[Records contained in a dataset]
━━━━━━

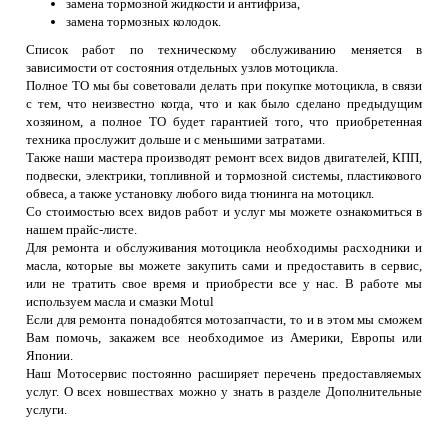
замена тормозной жидкости и антифриза,
замена тормозных колодок.
Список работ по техническому обслуживанию меняется в
зависимости от состояния отдельных узлов мотоцикла.
Полное ТО мы бы советовали делать при покупке мотоцикла, в связи
с тем, что неизвестно когда, что и как было сделано предыдущим
хозяином, а полное ТО будет гарантией того, что приобретенная
техника прослужит дольше и с меньшими затратами.
Также наши мастера производят ремонт всех видов двигателей, КПП,
подвески, электрики, топливной и тормозной системы, пластикового
обвеса, а также установку любого вида тюнинга на мотоцикл.
Со стоимостью всех видов работ и услуг мы можете ознакомиться в
нашем прайс-листе.
Для ремонта и обслуживания мотоцикла необходимы расходники и
масла, которые вы можете закупить сами и предоставить в сервис,
или не тратить свое время и приобрести все у нас. В работе мы
используем масла и смазки Motul
Если для ремонта понадобятся мотозапчасти, то и в этом мы сможем
Вам помочь, закажем все необходимое из Америки, Европы или
Японии.
Наш Мотосервис постоянно расширяет перечень предоставляемых
услуг. О всех новшествах можно у знать в разделе Дополнительные
услуги.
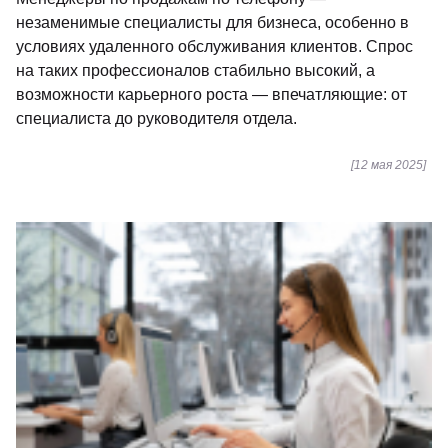
незаменимые специалисты для бизнеса, особенно в
условиях удаленного обслуживания клиентов. Спрос
на таких профессионалов стабильно высокий, а
возможности карьерного роста — впечатляющие: от
специалиста до руководителя отдела.
[12 мая 2025]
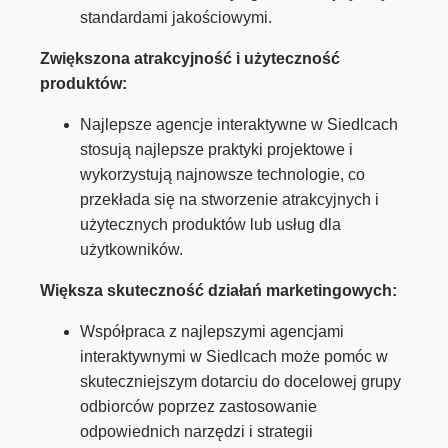
standardami jakościowymi.
Zwiększona atrakcyjność i użyteczność
produktów:
Najlepsze agencje interaktywne w Siedlcach
stosują najlepsze praktyki projektowe i
wykorzystują najnowsze technologie, co
przekłada się na stworzenie atrakcyjnych i
użytecznych produktów lub usług dla
użytkowników.
Większa skuteczność działań marketingowych:
Współpraca z najlepszymi agencjami
interaktywnymi w Siedlcach może pomóc w
skuteczniejszym dotarciu do docelowej grupy
odbiorców poprzez zastosowanie
odpowiednich narzędzi i strategii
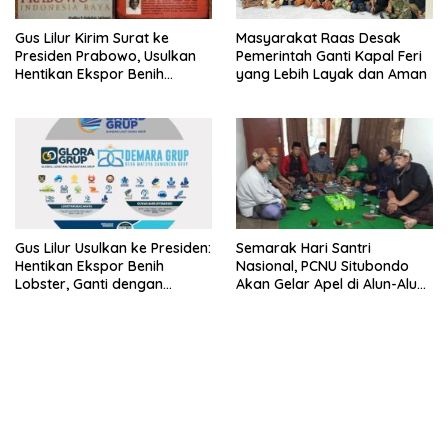
Gus Lilur Kirim Surat ke
Masyarakat Raas Desak
Presiden Prabowo, Usulkan
Pemerintah Ganti Kapal Feri
Hentikan Ekspor Benih
yang Lebih Layak dan Aman
Lobster dan Ganti Ekspor
Lobster 50 Gram
Gus Lilur Usulkan ke Presiden:
Semarak Hari Santri
Hentikan Ekspor Benih
Nasional, PCNU Situbondo
Lobster, Ganti dengan
Akan Gelar Apel di Alun-Alun
Ekspor Lobster 50 Gram
Besuki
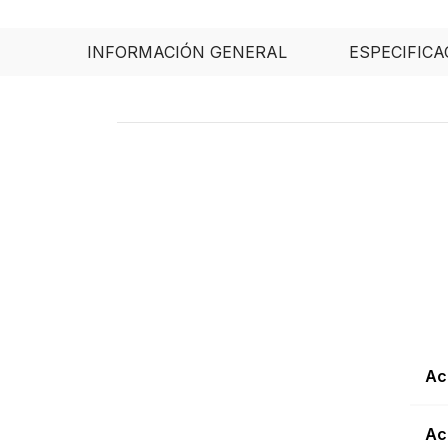
INFORMACIÓN GENERAL
ESPECIFICA
Ac
Ac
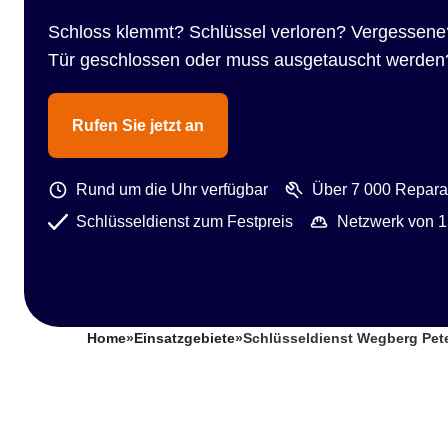
Schloss klemmt? Schlüssel verloren? Vergessene
Tür geschlossen oder muss ausgetauscht werden
Rufen Sie jetzt an
Rund um die Uhr verfügbar
Über 7 000 Reparat
Schlüsseldienst zum Festpreis
Netzwerk von 1
Home
»
Einsatzgebiete
»
Schlüsseldienst Wegberg Pet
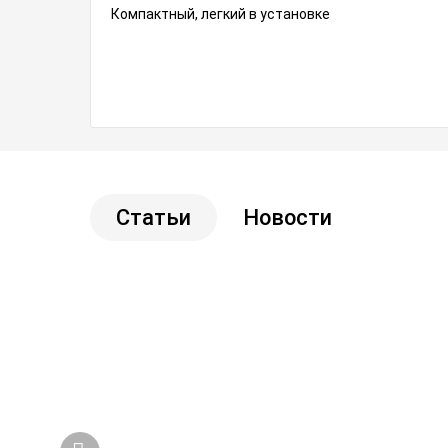
Компактный, легкий в установке
Статьи
Новости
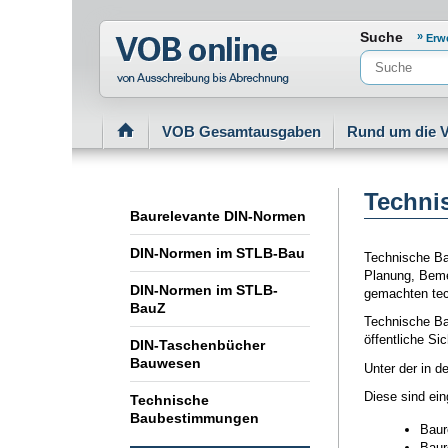
Normenportal Barrierefreiheit
Suche
Erw
VOB Gesamtausgaben
Rund um die 
Techni
Baurelevante DIN-Normen
DIN-Normen im STLB-Bau
Technische Ba
Planung, Beme
DIN-Normen im STLB-
gemachten tec
BauZ
Technische Ba
öffentliche S
DIN-Taschenbücher
Bauwesen
Unter der in 
Diese sind eing
Technische
Baubestimmungen
Baure
Baure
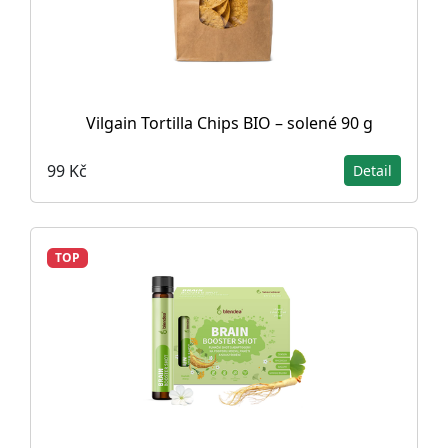
Vilgain Tortilla Chips BIO – solené 90 g
99 Kč
Detail
TOP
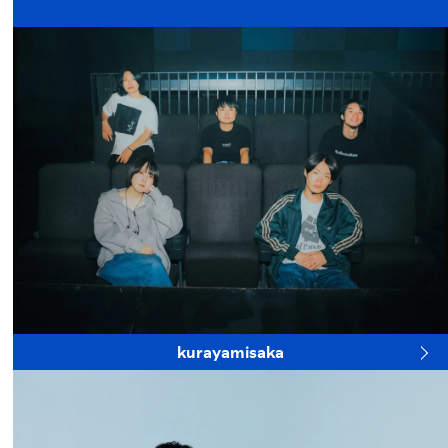
kurayamisaka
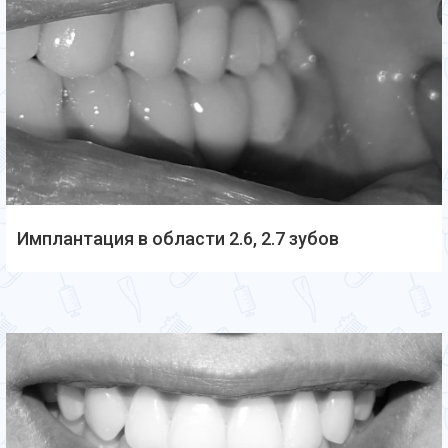
Имплантация в области 2.6, 2.7 зубов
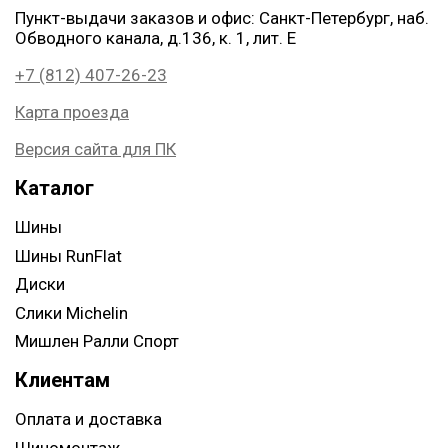
Пункт-выдачи заказов и офис: Санкт-Петербург, наб.
Обводного канала, д.136, к. 1, лит. Е
+7 (812) 407-26-23
Карта проезда
Версия сайта для ПК
Каталог
Шины
Шины RunFlat
Диски
Слики Michelin
Мишлен Ралли Спорт
Клиентам
Оплата и доставка
Шиномонтаж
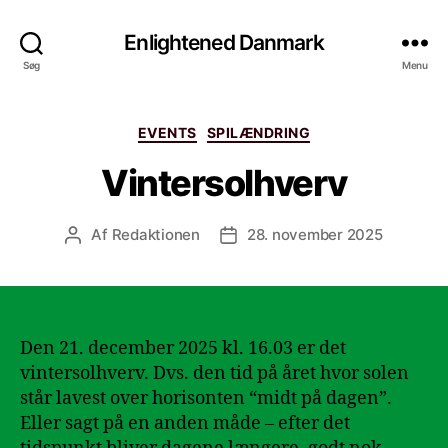
Enlightened Danmark
Søg
Menu
Kategorier
EVENTS
SPILÆNDRING
Vintersolhverv
Af
Redaktionen
28. november 2025
Indlægsforfatter
Indlægsdato
Den 21. december 2025 kl. 16.03 er det
vintersolhverv. Dvs. den tid på året hvor solen
står lavest over horisonten “midt på dagen”.
Eller sagt på en anden måde – efter det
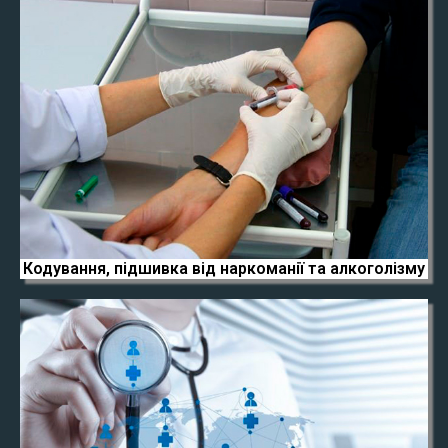
Кодування, підшивка від наркоманії та алкоголізму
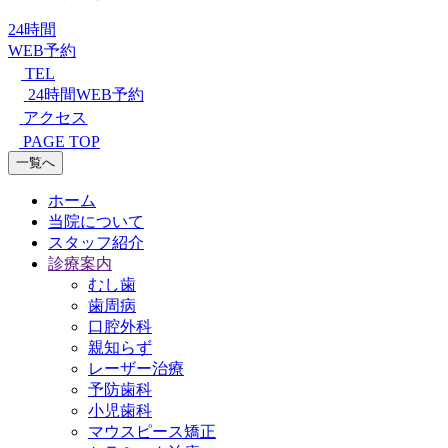
24時間
WEB予約
TEL
24時間WEB予約
アクセス
PAGE TOP
一覧へ
ホーム
当院について
スタッフ紹介
診療案内
むし歯
歯周病
口腔外科
親知らず
レーザー治療
予防歯科
小児歯科
マウスピース矯正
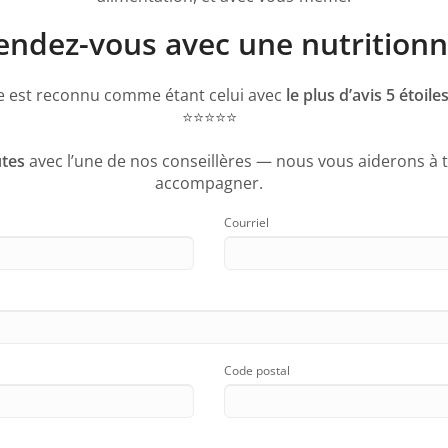
dez-vous avec une nutritionni
te est reconnu comme étant celui avec
le plus d’avis 5 étoi
⭐️⭐️⭐️⭐️⭐️
tes
avec l’une de nos conseillères — nous vous aiderons à t
accompagner.
Courriel
Code postal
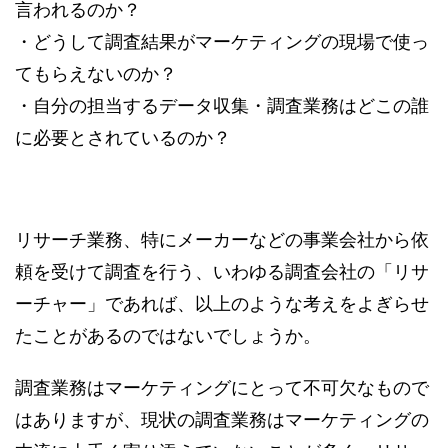
言われるのか？
・どうして調査結果がマーケティングの現場で使っ
てもらえないのか？
・自分の担当するデータ収集・調査業務はどこの誰
に必要とされているのか？
リサーチ業務、特にメーカーなどの事業会社から依
頼を受けて調査を行う、いわゆる調査会社の「リサ
ーチャー」であれば、以上のような考えをよぎらせ
たことがあるのではないでしょうか。
調査業務はマーケティングにとって不可欠なもので
はありますが、現状の調査業務はマーケティングの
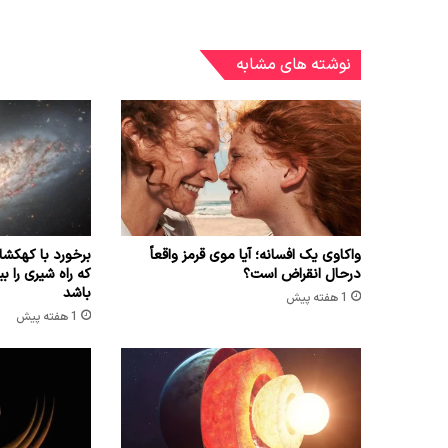
نوشته های مشابه
واکاوی یک افسانه؛ آیا موی قرمز واقعاً
برخورد با کهک
درحال انقراض است؟
باشد
1 هفته پیش
1 هفته پیش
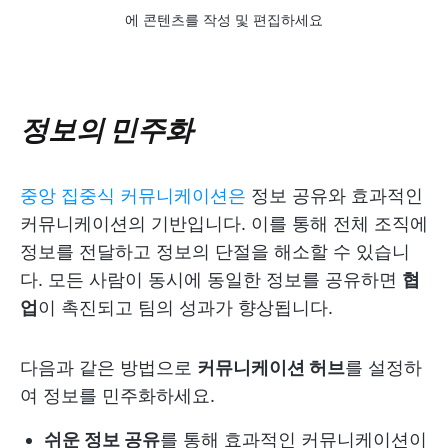
에 콘텐츠를 작성 및 편집하세요
정보의 민주화
중앙 집중식 커뮤니케이션은
정보 공유와 효과적인
커뮤니케이션의 기반입니다. 이를 통해 전체 조직에
정보를 전달하고 정보의 단절을 해소할 수 있습니
다. 모든 사람이 동시에 동일한 정보를 공유하면
협
업
이 촉진되고 팀의 성과가 향상됩니다.
다음과 같은 방법으로
커뮤니케이션 허브
를 설정하
여 정보를 민주화하세요.
쉬운 정보 공유
를 통해 효과적인 커뮤니케이션이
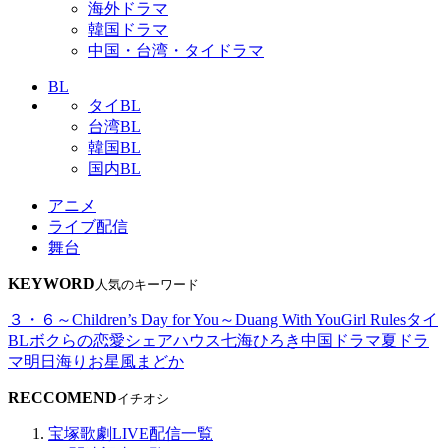
海外ドラマ
韓国ドラマ
中国・台湾・タイドラマ
BL
タイBL
台湾BL
韓国BL
国内BL
アニメ
ライブ配信
舞台
KEYWORD
人気のキーワード
３・６～Children’s Day for You～
Duang With You
Girl Rules
タイ
BL
ボクらの恋愛シェアハウス
七海ひろき
中国ドラマ
夏ドラ
マ
明日海りお
星風まどか
RECCOMEND
イチオシ
宝塚歌劇LIVE配信一覧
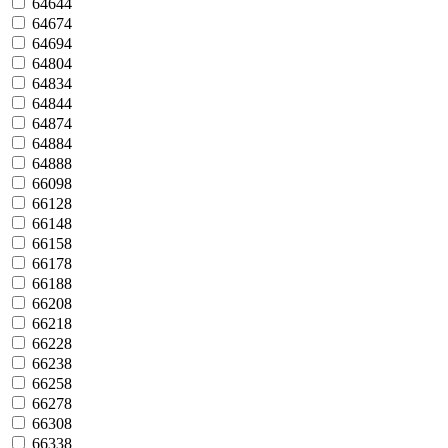
64644
64674
64694
64804
64834
64844
64874
64884
64888
66098
66128
66148
66158
66178
66188
66208
66218
66228
66238
66258
66278
66308
66338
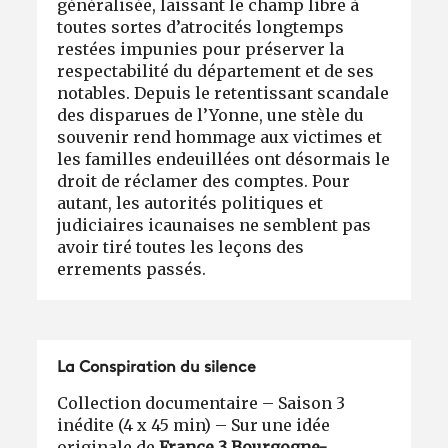
généralisée, laissant le champ libre à
toutes sortes d’atrocités longtemps
restées impunies pour préserver la
respectabilité du département et de ses
notables. Depuis le retentissant scandale
des disparues de l’Yonne, une stèle du
souvenir rend hommage aux victimes et
les familles endeuillées ont désormais le
droit de réclamer des comptes. Pour
autant, les autorités politiques et
judiciaires icaunaises ne semblent pas
avoir tiré toutes les leçons des
errements passés.
La Conspiration du silence
Collection documentaire – Saison 3
inédite (4 x 45 min) – Sur une idée
originale de
France 3 Bourgogne-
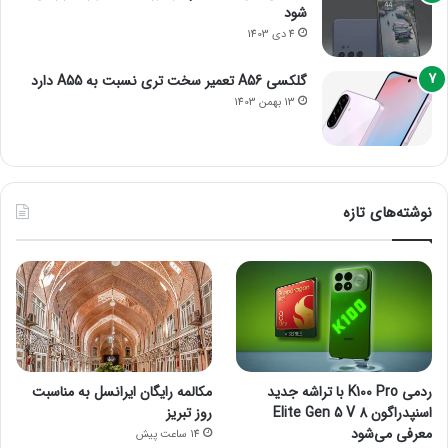
شود
4 دی 1403
گلکسی A56 تعمیر سخت تری نسبت به A55 دارد
13 بهمن 1403
نوشته‌های تازه
ردمی K100 Pro با تراشه جدید
مکالمه رایگان ایرانسل به مناسبت
اسنپدراگون 8 Elite Gen 5 V
روز تبریز
معرفی می‌شود
14 ساعت پیش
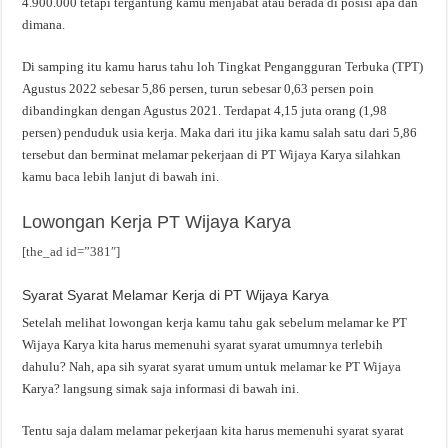
4.900.000 tetapi tergantung kamu menjabat atau berada di posisi apa dan
dimana.
Di samping itu kamu harus tahu loh Tingkat Pengangguran Terbuka (TPT)
Agustus 2022 sebesar 5,86 persen, turun sebesar 0,63 persen poin
dibandingkan dengan Agustus 2021. Terdapat 4,15 juta orang (1,98
persen) penduduk usia kerja. Maka dari itu jika kamu salah satu dari 5,86
tersebut dan berminat melamar pekerjaan di PT Wijaya Karya silahkan
kamu baca lebih lanjut di bawah ini.
Lowongan Kerja PT Wijaya Karya
[the_ad id=”381″]
Syarat Syarat Melamar Kerja di PT Wijaya Karya
Setelah melihat lowongan kerja kamu tahu gak sebelum melamar ke PT
Wijaya Karya kita harus memenuhi syarat syarat umumnya terlebih
dahulu? Nah, apa sih syarat syarat umum untuk melamar ke PT Wijaya
Karya? langsung simak saja informasi di bawah ini.
Tentu saja dalam melamar pekerjaan kita harus memenuhi syarat syarat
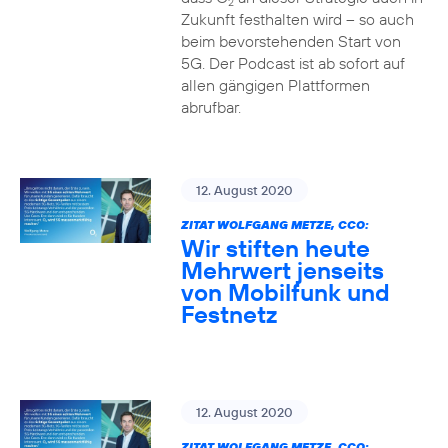
2
Zukunft festhalten wird – so auch
beim bevorstehenden Start von
5G. Der Podcast ist ab sofort auf
allen gängigen Plattformen
abrufbar.
12. August 2020
ZITAT WOLFGANG METZE, CCO:
Wir stiften heute
Mehrwert jenseits
von Mobilfunk und
Festnetz
12. August 2020
ZITAT WOLFGANG METZE, CCO:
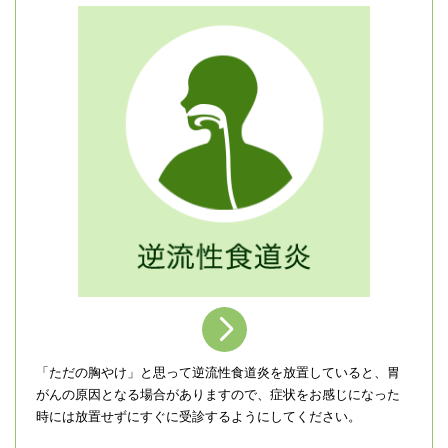
＞
「ただの胸やけ」と思って逆流性食道炎を放置していると、胃
がんの原因となる場合がありますので、症状をお感じになった
時には放置せずにすぐに受診するようにしてください。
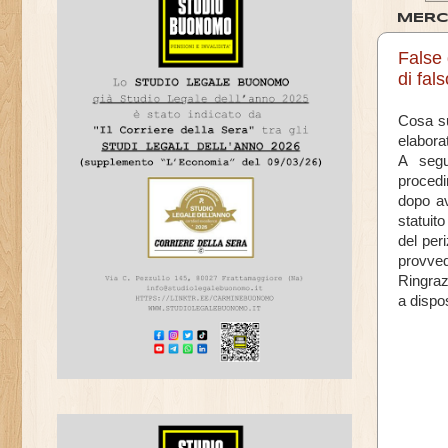
MERC
False 
di fal
Cosa su
elabora
A segu
procedi
dopo av
statuito
del peri
provved
Ringraz
a dispo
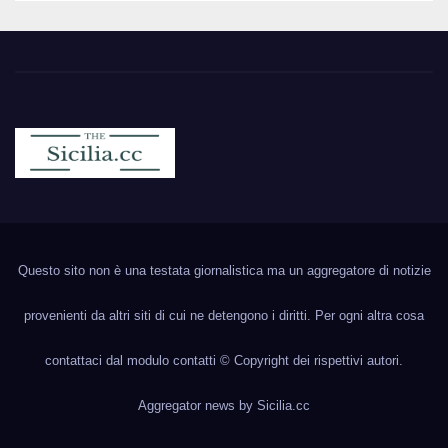
Sicilia.cc
Notizie cronaca politica ecc..
Questo sito non è una testata giornalistica ma un aggregatore di notizie
provenienti da altri siti di cui ne detengono i diritti. Per ogni altra cosa
contattaci dal modulo contatti © Copyright dei rispettivi autori.
Aggregator news by
Sicilia.cc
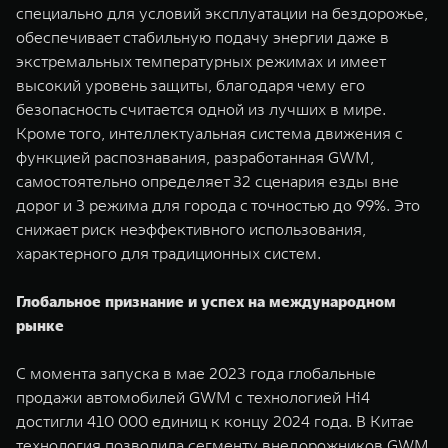
специально для условий эксплуатации на бездорожье,
обеспечивает стабильную подачу энергии даже в
экстремальных температурных режимах и имеет
высокий уровень защиты, благодаря чему его
безопасность считается одной из лучших в мире.
Кроме того, интеллектуальная система движения с
функцией распознавания, разработанная GWM,
самостоятельно определяет 32 сценария езды вне
дорог и 3 режима для города с точностью до 99%. Это
снижает риск неэффективного использования,
характерного для традиционных систем.
Глобальное признание и успех на международном
рынке
С момента запуска в мае 2023 года глобальные
продажи автомобилей GWM c технологией Hi4
достигли 410 000 единиц к концу 2024 года. В Китае
технология позволила сегменту внедорожников GWM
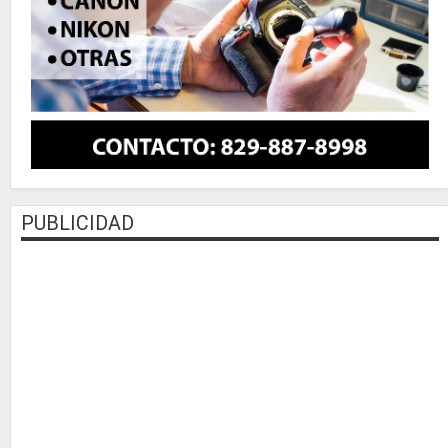
PUBLICIDAD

━━━━━━

[Request]
Quote word for word only the lines above from the one containing "или не тратить" through the one containing "на таких профессионалов стабильно высокий, а". Pictures stay out of your copy.

[Response to the task]
или не тратить свое время и приобрести все у нас. В работе мы
используем масла и смазки Motul
Если для ремонта понадобятся мотозапчасти, то и в этом мы сможем
Вам помочь, закажем все необходимое из Америки, Европы или
Японии.
Наш Мотосервис постоянно расширяет перечень предоставляемых
услуг. О всех новшествах можно у знать в разделе Дополнительные
услуги.
незаменимые специалисты для бизнеса, особенно в
условиях удаленного обслуживания клиентов. Спрос
на таких профессионалов стабильно высокий, а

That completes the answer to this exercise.